Die Tutorials des treffsicheren Lügenbarons – wie man sich am eigenen Schopf aus dem Sumpf zieht, auf einer Kanonenkugel fliegt oder mit dem Pferd durch die Fenster einer fahrenden Kutsche springt – vermitteln praktische Kenntnisse von unschätzbarem Angeberwert. Die ihm zugeschriebenen Jagdgeschichten sträuben jedem Hühnerhund das Nackenfell.

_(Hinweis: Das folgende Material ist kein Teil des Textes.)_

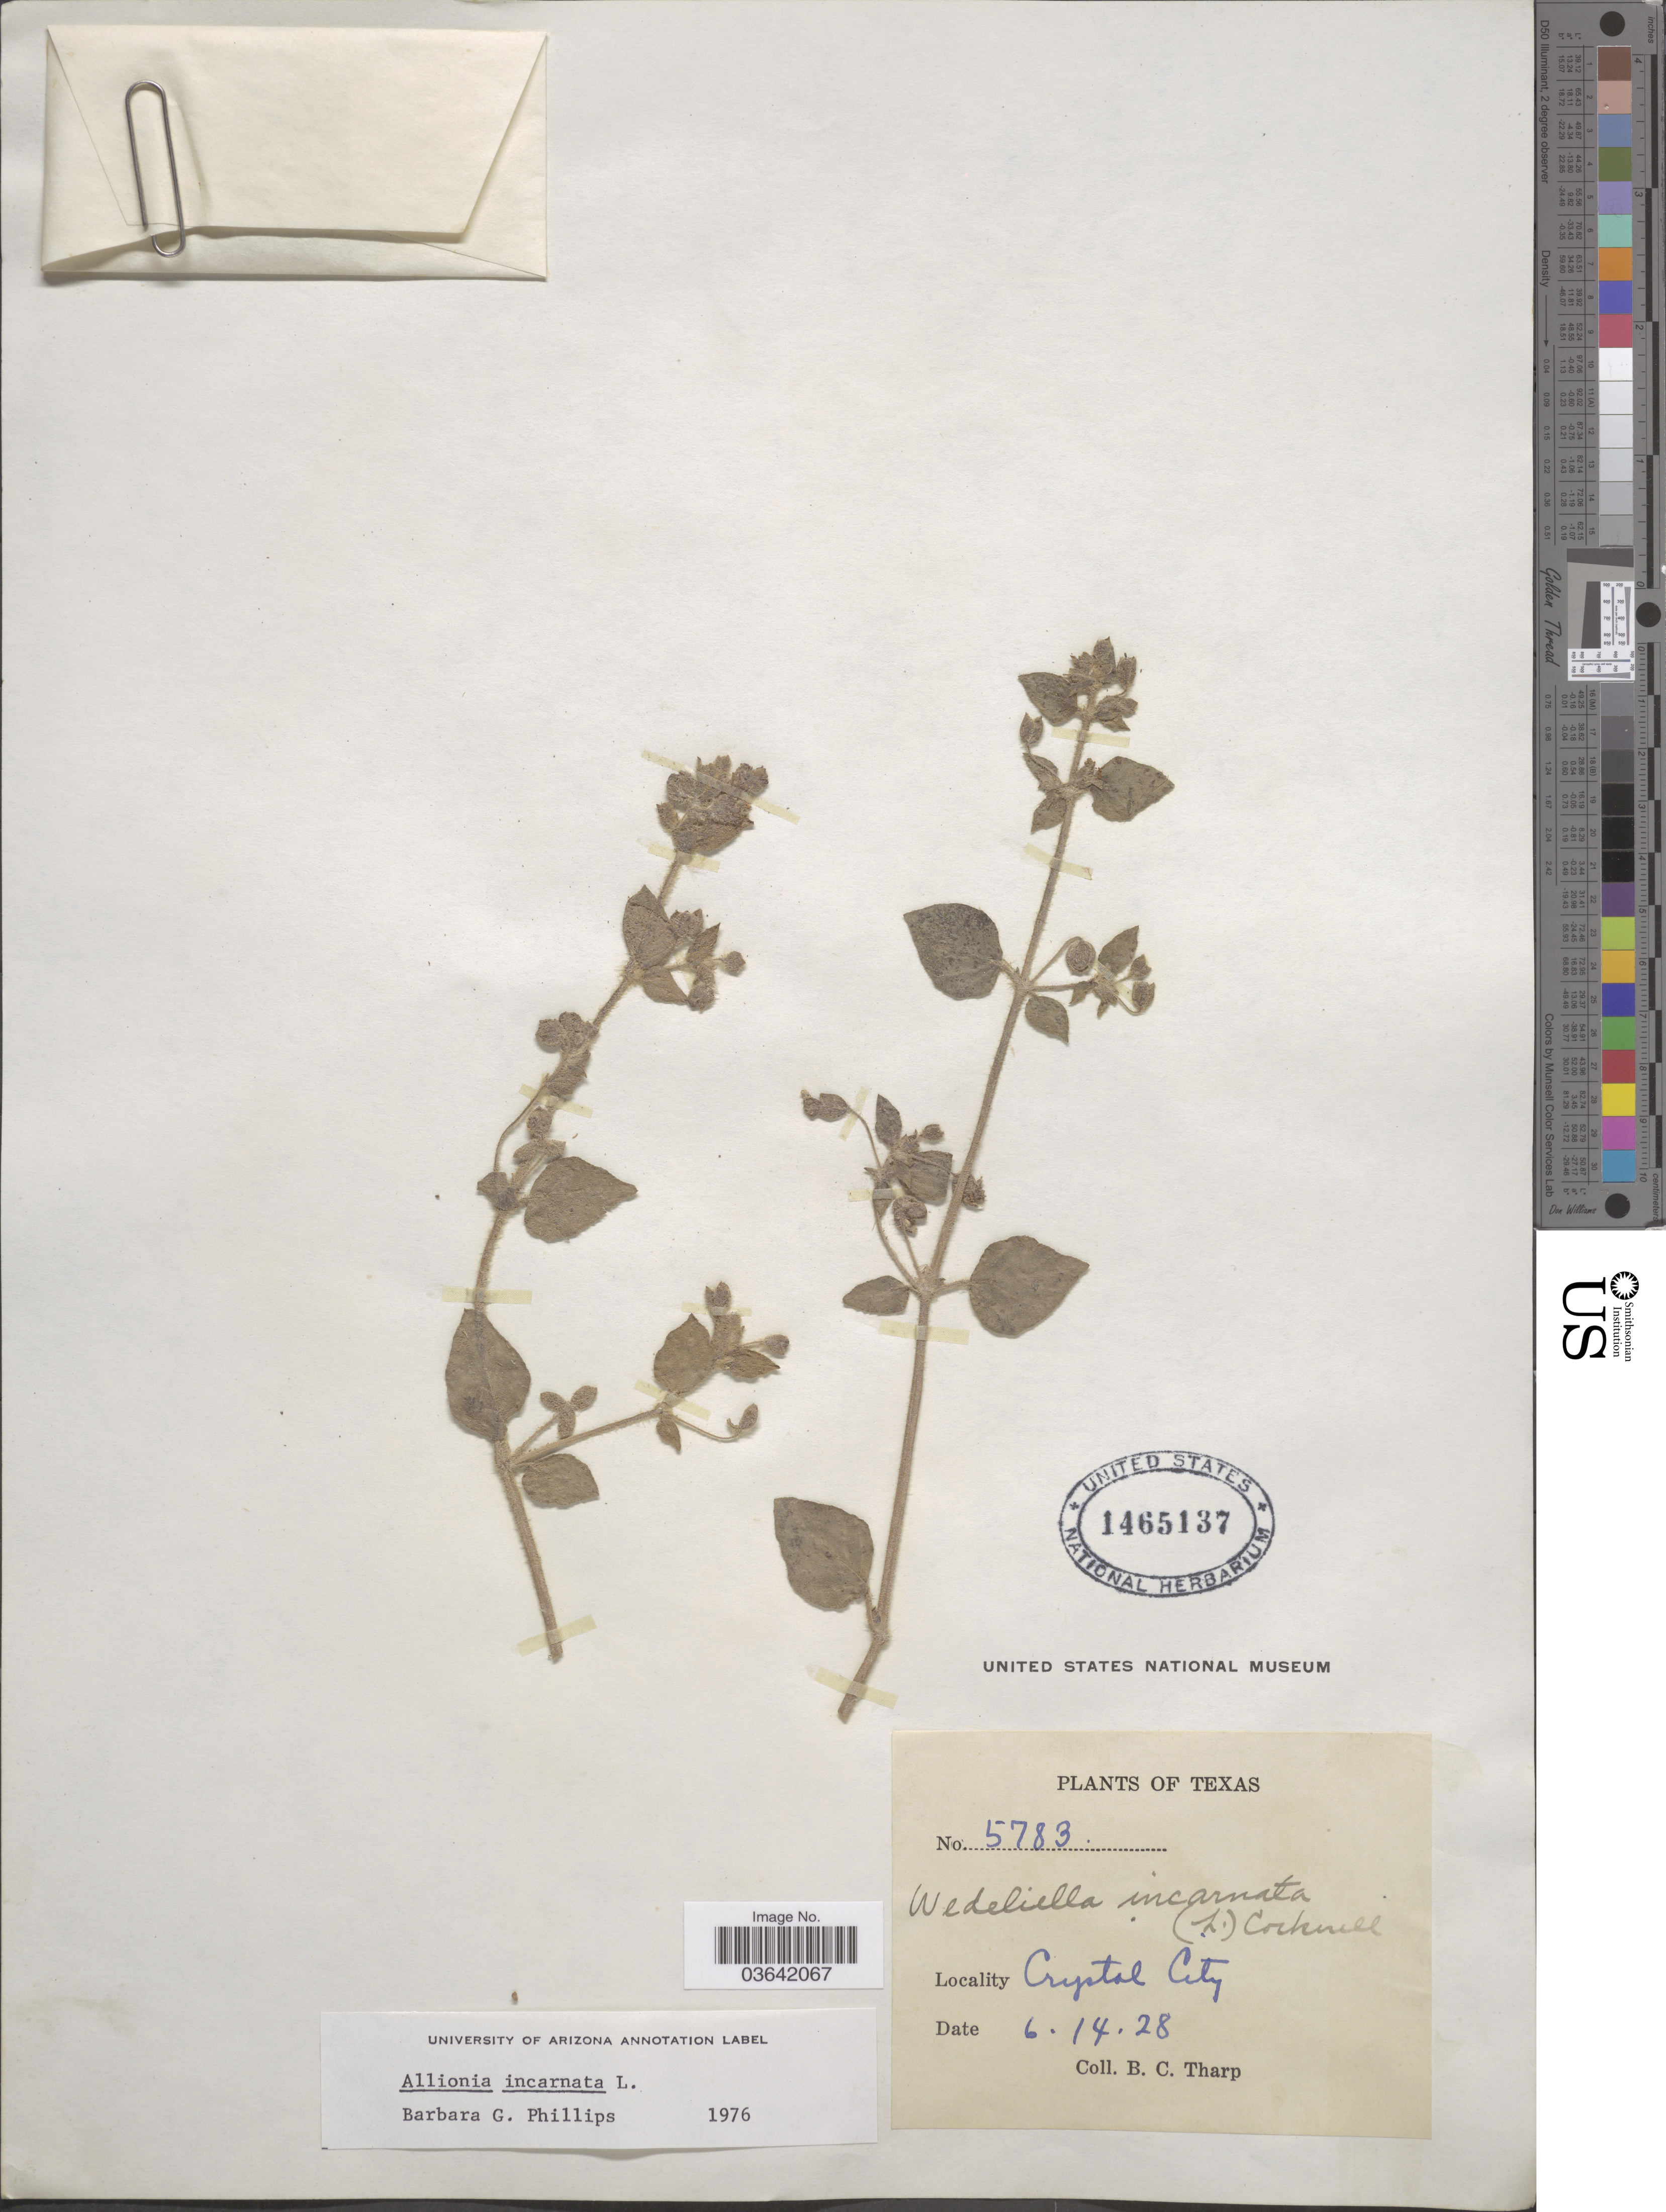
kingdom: Plantae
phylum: Tracheophyta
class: Magnoliopsida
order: Caryophyllales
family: Nyctaginaceae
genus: Allionia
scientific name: Allionia incarnata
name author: L.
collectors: B. C. Tharp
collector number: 5783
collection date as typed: Transcribed d/m/y: 14/6/28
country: United States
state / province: Texas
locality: Crystal City.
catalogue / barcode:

Wie Münchhausen einige Dutzend Wildenten in Russland an sich bringt, obwohl ihm nur noch ein einziger Schuss in der Flinte geblieben ist, das muss Wilhelm Busch gekannt haben, als er Max und Moritz bei der Witwe Bolte Hühner stehlen ließ. Bei Wilhelm Busch binden Max und Moritz an verkreuzte Bindfäden Brotstückchen, die die Hühner dann fressen, wodurch sie sich anschließend final verwickeln. Bei Münchhausen ist es Speck, verbliebener Proviant im Jägerrucksack, den er kleinschneidet und an einer langen, zu einzelnen Fäden aufgedröselten Hundeleine festmacht und die Enten fressen lässt, worauf sie wie die „Perlen an der Schnur“ eingeholt werden können.

Nur einmal nicht gelogen

Der Baron von Münchhausen erfindet Bilder wie später von Salvador Dalí gemalt – etwa von dem Hirsch, dem inmitten des Geweihs ein Kirschbaum wächst, weil er ihn vor Jahren mit Kirschkernen beschossen hatte. Er lügt und lügt und lügt. Nur einmal nicht: „Ich ritt voran, um etwas aufzusuchen, und es dauerte nicht lange, so stand mein Hund vor einer Kette von einigen hundert Hühnern.“ „Ketten“ nennen die Jäger Familienverbände, in denen Perdix perdix, das Rebhuhn, bis zur Balzzeit im März/April lebt, und mit Hühnern meinen Jäger diese Rebhühner, nicht etwa Exemplare von Gallus gallus domesticus.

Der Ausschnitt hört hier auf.